The debate over requiring kids to read and report is long and complicated. Librarians I trust say it's helped immensely with comprehension. Others despise reading requirements, from standardized testing to book reports to reading discussions. I know kids who love to talk about what they read, while others- like the character Miranda in this year's Newbery Award winner- jealously guard favorite books, refusing to share.
But I believe Kathi Appelt's point that books become part of us, that we read at different life stages and take away things on many levels is so true. Of course, it doesn't hurt that she and I remember and love many of the same books, especially those read by our grandmothers.
She writes of her teenage son, and Ferdinand the Bull. How I adore Ferdinand! So does son Cooper -
"Cooper was fifteen, but Ferdinand was still with him. Remember this when you’re writing: We carry these stories with us all of our lives. There is no delineation. We don’t become fifteen and set aside the stories that we grew up with."
The Underneath, her novel about survival and love and the sheer terror of losing those you need, caused a few adult readers to doubt children would get it. I confess to having reviewed it with a caveat that the cover might draw younger readers who were less likely to appreciate it than older kids. I still think the primary audience is for ten and up, but I've always known that lines are blurred when it comes to book appeal.

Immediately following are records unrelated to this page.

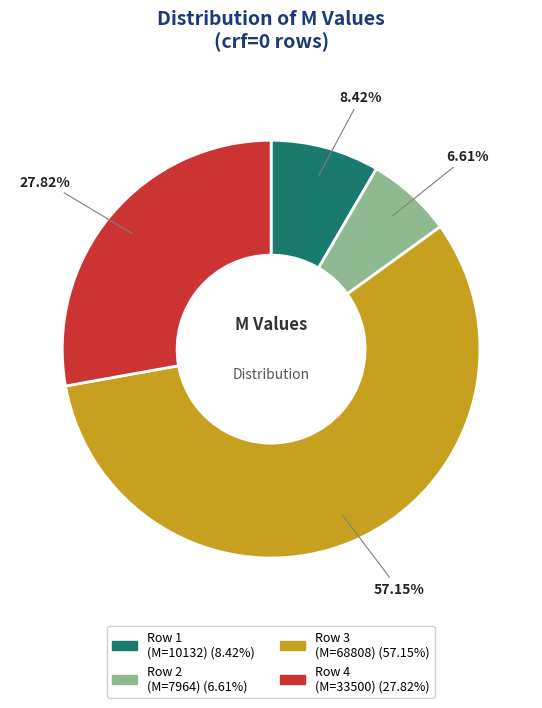

Does any single category account for the majority?

Yes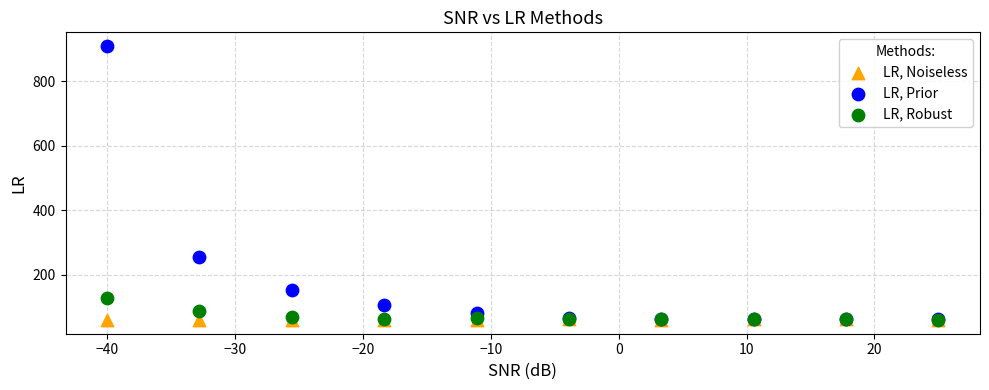

In the LR, Prior series, what Y value is closest to 485?

257.0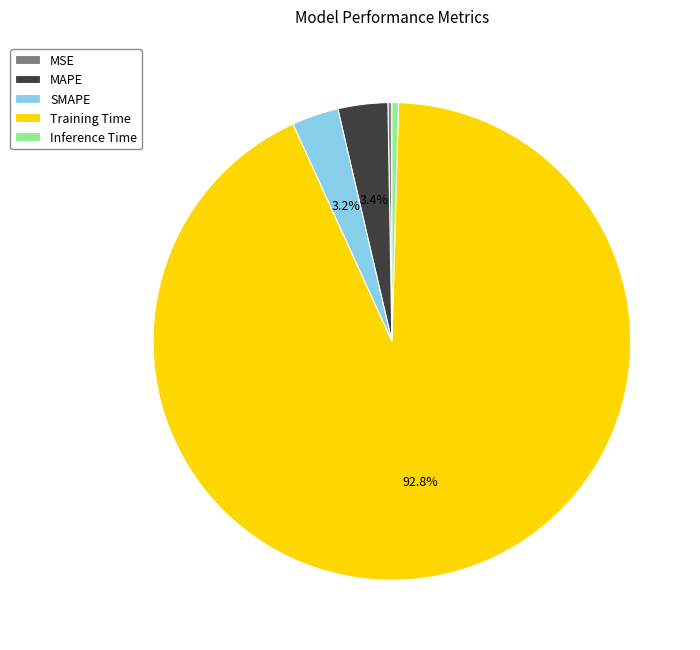

What percentage is the Training Time slice, to the nearest percent?

93%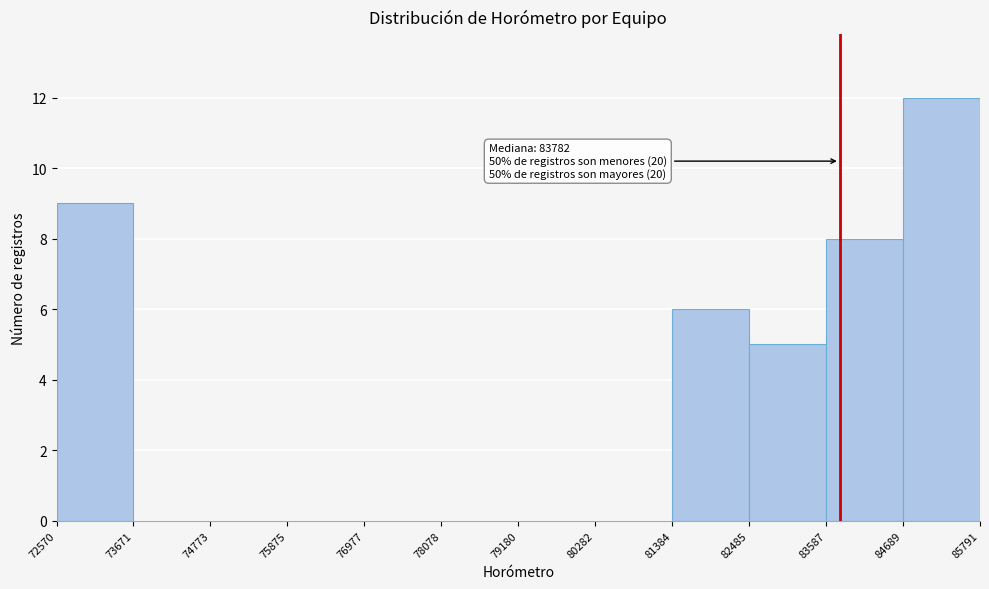

Which range on the x-axis has the tallest bar?

84689 to 85791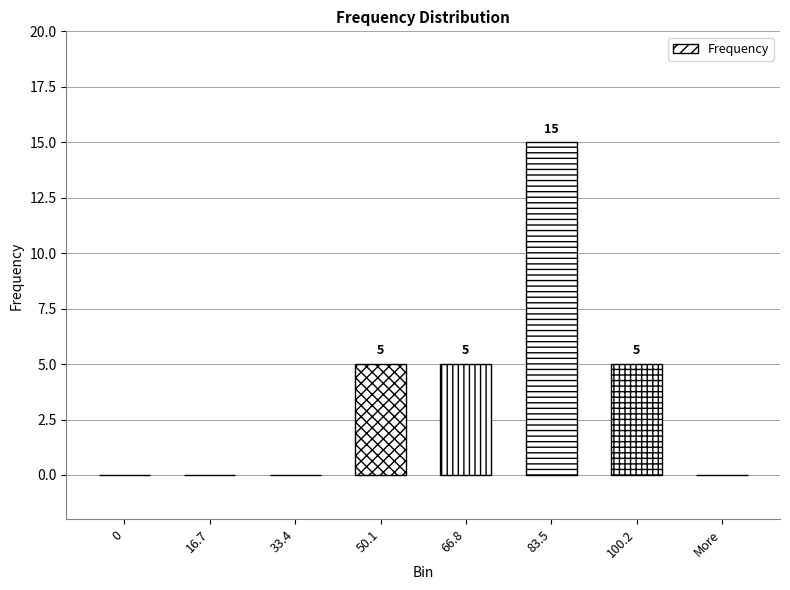

What is the label of the 4th bar from the left?

50.1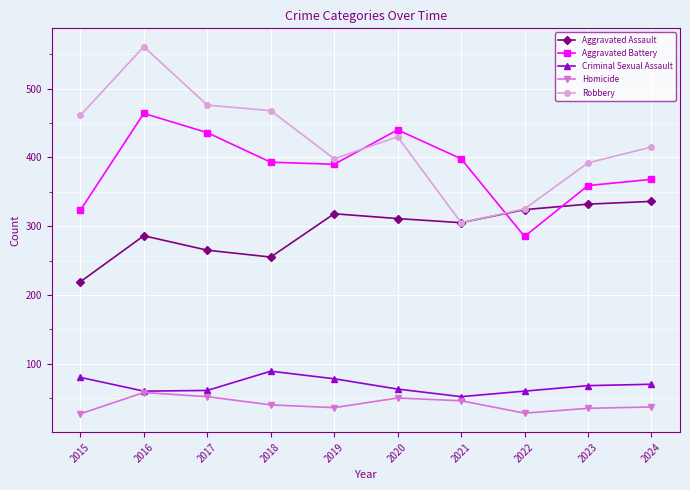

What is the greatest value displayed?

561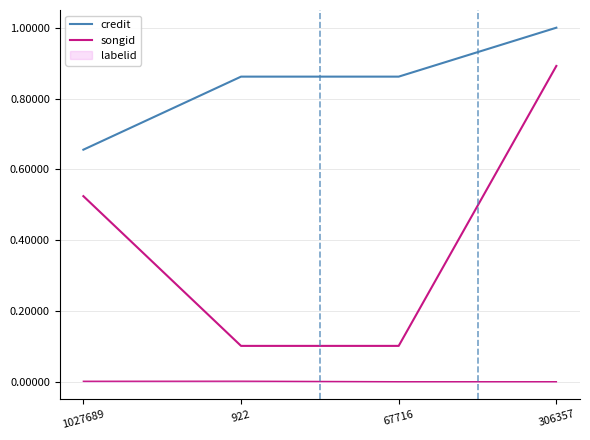

True or false: credit and songid cross at least once.

False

We teachers and librarians, parents and writers need an occasional reminder, that Ferdinand and The Underneath, The Runaway Bunny, Hunger Games and way too many books to cite here, may impress us when we are young, but they don't leave us when the book goes back to the library or gets packed away in the attic. The Quiet Old Lady Whispering Hush stays with you long after that little mouse has scampered off the page for the last time.